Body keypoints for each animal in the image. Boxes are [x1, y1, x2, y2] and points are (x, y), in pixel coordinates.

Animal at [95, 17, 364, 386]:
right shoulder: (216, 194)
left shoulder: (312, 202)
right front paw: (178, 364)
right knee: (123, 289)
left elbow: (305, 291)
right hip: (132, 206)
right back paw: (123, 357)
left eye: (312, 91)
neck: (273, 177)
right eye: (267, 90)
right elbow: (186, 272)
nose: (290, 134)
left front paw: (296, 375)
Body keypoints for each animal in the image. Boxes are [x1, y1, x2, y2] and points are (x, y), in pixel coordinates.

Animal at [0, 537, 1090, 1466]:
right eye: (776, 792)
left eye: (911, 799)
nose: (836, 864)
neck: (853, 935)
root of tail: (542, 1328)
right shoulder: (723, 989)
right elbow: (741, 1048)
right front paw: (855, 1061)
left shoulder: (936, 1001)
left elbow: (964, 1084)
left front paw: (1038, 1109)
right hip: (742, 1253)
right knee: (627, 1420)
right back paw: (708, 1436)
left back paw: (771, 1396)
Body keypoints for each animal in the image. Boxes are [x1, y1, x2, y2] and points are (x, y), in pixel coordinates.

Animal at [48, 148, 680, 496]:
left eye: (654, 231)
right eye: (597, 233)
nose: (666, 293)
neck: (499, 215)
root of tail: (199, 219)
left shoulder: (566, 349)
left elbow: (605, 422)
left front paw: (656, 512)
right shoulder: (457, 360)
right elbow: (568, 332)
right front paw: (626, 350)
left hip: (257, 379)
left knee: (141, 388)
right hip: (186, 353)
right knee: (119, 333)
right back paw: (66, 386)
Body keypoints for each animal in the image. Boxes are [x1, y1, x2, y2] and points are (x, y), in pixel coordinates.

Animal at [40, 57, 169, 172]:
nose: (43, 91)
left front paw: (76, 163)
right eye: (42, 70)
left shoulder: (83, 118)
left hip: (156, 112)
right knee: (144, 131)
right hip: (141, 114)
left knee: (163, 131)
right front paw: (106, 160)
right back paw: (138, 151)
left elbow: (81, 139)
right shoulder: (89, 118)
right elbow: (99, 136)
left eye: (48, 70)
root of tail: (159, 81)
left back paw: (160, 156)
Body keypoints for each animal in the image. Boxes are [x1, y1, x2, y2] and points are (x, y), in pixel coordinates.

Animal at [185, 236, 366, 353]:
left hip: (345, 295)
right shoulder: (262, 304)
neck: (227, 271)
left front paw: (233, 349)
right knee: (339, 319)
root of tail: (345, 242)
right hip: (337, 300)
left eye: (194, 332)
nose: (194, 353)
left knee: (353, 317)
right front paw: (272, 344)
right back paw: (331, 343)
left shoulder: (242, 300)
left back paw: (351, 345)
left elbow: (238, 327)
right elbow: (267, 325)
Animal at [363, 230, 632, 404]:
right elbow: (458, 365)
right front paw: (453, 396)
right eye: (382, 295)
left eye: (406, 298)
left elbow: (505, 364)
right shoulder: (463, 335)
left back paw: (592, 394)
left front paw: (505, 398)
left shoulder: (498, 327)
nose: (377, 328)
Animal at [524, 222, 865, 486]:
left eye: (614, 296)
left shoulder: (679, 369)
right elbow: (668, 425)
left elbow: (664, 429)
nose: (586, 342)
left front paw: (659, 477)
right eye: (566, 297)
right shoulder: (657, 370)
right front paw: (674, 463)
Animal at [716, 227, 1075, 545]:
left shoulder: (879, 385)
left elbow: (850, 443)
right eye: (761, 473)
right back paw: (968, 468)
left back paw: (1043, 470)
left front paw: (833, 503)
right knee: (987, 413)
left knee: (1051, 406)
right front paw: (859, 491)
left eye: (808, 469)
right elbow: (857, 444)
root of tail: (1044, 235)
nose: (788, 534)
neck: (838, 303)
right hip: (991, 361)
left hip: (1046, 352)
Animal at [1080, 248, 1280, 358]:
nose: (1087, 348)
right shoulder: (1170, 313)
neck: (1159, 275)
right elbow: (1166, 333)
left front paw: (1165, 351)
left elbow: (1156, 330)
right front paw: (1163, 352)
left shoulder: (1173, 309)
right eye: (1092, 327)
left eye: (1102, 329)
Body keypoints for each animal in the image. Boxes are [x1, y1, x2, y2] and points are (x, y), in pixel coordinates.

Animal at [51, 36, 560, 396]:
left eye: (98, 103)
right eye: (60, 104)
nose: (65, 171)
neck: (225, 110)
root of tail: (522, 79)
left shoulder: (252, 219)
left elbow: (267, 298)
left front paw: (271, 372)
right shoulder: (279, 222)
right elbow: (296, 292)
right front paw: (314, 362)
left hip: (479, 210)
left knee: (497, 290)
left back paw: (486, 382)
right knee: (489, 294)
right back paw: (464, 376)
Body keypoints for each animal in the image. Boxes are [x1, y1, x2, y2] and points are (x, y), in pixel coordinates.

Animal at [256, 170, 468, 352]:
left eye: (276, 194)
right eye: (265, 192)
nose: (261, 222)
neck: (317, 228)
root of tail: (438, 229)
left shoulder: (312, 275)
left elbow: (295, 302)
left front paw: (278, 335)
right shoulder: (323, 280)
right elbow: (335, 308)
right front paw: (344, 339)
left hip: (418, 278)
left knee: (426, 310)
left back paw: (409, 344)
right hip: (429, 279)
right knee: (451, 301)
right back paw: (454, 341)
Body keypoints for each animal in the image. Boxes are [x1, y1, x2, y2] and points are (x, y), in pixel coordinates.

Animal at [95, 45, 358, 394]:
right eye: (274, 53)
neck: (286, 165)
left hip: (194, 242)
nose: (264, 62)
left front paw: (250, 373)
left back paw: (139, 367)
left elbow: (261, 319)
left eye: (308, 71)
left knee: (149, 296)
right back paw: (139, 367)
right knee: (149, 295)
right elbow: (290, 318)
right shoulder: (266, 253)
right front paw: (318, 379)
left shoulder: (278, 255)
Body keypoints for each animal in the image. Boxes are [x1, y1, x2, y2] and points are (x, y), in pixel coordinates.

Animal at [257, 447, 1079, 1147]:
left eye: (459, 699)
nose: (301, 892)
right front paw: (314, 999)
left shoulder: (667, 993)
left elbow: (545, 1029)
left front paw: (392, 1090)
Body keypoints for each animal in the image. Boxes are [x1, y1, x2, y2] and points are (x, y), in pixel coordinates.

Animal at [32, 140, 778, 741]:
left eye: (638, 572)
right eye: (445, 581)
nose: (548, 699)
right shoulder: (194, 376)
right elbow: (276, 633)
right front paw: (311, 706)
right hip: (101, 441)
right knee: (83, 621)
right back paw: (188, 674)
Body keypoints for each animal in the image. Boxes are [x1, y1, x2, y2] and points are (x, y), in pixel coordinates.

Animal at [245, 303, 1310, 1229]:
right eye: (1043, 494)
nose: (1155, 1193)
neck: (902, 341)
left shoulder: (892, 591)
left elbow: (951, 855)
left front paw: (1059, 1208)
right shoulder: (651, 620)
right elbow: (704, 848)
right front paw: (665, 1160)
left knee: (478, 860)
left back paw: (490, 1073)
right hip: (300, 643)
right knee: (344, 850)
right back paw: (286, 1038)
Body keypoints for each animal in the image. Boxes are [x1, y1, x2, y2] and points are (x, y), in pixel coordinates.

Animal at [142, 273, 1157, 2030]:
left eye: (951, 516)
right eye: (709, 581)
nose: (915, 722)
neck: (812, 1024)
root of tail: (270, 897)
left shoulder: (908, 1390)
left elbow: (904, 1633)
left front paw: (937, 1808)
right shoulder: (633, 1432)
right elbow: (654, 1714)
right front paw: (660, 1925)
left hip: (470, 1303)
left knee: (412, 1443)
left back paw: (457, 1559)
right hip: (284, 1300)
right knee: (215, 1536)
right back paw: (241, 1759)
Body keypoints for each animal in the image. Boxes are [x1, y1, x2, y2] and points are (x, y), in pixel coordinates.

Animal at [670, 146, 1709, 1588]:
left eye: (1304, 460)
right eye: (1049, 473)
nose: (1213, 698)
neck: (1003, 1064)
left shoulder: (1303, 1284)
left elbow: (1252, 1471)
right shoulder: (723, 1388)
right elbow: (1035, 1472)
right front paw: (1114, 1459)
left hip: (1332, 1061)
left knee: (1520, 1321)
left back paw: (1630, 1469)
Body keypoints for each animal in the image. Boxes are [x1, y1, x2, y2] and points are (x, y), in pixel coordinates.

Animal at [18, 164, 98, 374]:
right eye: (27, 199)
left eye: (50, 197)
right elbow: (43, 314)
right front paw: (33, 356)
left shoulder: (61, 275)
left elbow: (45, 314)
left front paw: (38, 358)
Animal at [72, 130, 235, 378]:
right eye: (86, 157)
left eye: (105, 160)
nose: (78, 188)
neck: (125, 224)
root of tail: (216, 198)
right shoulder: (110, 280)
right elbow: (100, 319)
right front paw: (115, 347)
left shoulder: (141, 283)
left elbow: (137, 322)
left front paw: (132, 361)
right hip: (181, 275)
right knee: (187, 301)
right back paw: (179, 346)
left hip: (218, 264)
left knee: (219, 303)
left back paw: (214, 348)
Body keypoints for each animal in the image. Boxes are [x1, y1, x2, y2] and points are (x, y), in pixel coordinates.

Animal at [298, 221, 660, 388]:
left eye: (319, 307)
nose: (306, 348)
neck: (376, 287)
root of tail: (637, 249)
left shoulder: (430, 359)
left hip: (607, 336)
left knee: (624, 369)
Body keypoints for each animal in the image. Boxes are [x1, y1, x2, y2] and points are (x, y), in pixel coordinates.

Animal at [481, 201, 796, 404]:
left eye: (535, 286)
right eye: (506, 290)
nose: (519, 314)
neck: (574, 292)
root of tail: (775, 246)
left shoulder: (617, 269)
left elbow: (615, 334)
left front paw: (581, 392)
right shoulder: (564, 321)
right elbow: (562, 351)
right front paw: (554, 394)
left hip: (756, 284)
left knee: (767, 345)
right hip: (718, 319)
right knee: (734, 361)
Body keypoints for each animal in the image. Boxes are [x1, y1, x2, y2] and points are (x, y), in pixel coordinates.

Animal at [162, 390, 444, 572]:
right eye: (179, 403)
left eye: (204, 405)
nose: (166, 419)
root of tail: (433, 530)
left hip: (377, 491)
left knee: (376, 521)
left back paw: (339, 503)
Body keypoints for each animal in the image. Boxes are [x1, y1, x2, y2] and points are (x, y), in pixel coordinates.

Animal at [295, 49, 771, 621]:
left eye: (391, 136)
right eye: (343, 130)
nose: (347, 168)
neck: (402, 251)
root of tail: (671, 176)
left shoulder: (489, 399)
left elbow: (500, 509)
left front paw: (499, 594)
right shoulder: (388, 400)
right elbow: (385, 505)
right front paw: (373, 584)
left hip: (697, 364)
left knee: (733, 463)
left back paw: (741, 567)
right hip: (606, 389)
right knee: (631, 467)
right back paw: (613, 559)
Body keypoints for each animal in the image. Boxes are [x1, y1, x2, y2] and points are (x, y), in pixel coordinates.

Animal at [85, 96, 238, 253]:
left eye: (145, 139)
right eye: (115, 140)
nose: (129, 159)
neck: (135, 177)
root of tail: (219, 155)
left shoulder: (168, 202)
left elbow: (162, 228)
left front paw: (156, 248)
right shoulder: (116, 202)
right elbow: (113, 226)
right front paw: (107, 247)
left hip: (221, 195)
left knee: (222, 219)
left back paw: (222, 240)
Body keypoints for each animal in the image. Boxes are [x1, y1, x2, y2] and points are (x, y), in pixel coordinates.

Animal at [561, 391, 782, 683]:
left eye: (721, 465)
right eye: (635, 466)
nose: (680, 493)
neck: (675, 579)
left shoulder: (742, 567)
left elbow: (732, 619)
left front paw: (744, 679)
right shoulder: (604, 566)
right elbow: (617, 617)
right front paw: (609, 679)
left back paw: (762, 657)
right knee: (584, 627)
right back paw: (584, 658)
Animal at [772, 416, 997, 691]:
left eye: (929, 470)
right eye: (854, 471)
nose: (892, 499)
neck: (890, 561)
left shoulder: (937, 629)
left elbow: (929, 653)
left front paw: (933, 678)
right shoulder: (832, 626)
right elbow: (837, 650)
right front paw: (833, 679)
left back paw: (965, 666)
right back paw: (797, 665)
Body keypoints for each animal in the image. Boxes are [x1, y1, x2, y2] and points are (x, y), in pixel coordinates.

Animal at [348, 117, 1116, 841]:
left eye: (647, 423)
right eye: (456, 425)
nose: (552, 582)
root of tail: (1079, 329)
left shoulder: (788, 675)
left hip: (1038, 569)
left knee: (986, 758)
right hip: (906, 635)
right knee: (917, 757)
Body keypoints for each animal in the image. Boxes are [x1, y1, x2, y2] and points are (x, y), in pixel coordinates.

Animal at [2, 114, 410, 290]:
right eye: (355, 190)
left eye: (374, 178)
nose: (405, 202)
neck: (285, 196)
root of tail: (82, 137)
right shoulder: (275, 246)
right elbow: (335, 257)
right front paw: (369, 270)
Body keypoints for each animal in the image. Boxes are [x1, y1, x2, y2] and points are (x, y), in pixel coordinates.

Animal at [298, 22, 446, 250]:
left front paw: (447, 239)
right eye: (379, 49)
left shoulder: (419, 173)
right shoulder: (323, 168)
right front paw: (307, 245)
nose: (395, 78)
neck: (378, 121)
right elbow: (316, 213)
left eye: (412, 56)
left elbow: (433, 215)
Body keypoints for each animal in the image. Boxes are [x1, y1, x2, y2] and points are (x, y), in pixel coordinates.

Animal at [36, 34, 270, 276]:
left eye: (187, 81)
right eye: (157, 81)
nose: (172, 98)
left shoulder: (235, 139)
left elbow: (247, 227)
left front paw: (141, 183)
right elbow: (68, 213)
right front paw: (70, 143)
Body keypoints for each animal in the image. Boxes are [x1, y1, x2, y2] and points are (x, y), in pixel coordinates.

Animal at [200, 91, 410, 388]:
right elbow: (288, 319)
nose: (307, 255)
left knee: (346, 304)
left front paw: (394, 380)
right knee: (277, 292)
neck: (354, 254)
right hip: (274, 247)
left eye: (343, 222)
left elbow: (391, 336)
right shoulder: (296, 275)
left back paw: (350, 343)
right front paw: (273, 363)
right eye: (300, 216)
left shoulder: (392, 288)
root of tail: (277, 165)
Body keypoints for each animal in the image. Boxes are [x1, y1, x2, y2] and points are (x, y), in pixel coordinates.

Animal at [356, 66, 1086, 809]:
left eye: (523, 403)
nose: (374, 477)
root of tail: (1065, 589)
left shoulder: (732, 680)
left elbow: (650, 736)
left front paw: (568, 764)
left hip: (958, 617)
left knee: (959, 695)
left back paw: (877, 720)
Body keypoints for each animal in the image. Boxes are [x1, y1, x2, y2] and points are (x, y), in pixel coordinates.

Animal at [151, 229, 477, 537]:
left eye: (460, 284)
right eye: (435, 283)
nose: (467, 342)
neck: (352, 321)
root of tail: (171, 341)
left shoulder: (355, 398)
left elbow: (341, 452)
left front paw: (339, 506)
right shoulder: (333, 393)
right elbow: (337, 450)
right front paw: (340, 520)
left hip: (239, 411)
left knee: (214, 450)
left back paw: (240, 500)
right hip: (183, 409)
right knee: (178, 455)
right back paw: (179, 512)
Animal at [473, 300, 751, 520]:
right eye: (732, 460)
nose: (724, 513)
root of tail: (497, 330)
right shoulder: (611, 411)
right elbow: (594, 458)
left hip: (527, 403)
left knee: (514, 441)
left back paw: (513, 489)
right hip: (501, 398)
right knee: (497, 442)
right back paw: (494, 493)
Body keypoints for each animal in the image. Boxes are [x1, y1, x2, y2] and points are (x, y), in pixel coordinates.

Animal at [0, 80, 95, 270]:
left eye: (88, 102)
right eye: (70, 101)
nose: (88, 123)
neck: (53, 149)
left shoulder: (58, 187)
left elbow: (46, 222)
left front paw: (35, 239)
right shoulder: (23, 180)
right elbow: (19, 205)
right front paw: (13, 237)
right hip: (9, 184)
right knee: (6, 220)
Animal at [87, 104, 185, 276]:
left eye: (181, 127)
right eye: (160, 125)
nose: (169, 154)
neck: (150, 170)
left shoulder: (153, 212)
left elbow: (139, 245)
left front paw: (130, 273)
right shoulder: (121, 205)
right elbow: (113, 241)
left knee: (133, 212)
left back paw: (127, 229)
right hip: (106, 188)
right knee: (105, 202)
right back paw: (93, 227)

────────

There is a line with "right eye: (267, 90)" and a line with "left elbow: (964, 1084)" above. Copy exactly those two lines and all lines between them, with nothing else.

--- Response to this exercise ---
right eye: (267, 90)
right elbow: (186, 272)
nose: (290, 134)
left front paw: (296, 375)
Body keypoints for each animal in the image. Boxes are [x1, y1, x2, y2] and points are (x, y), in pixel coordinates.

Animal at [0, 537, 1090, 1466]:
right eye: (776, 792)
left eye: (911, 799)
nose: (836, 864)
neck: (853, 935)
root of tail: (542, 1328)
right shoulder: (723, 989)
right elbow: (741, 1048)
right front paw: (855, 1061)
left shoulder: (936, 1001)
left elbow: (964, 1084)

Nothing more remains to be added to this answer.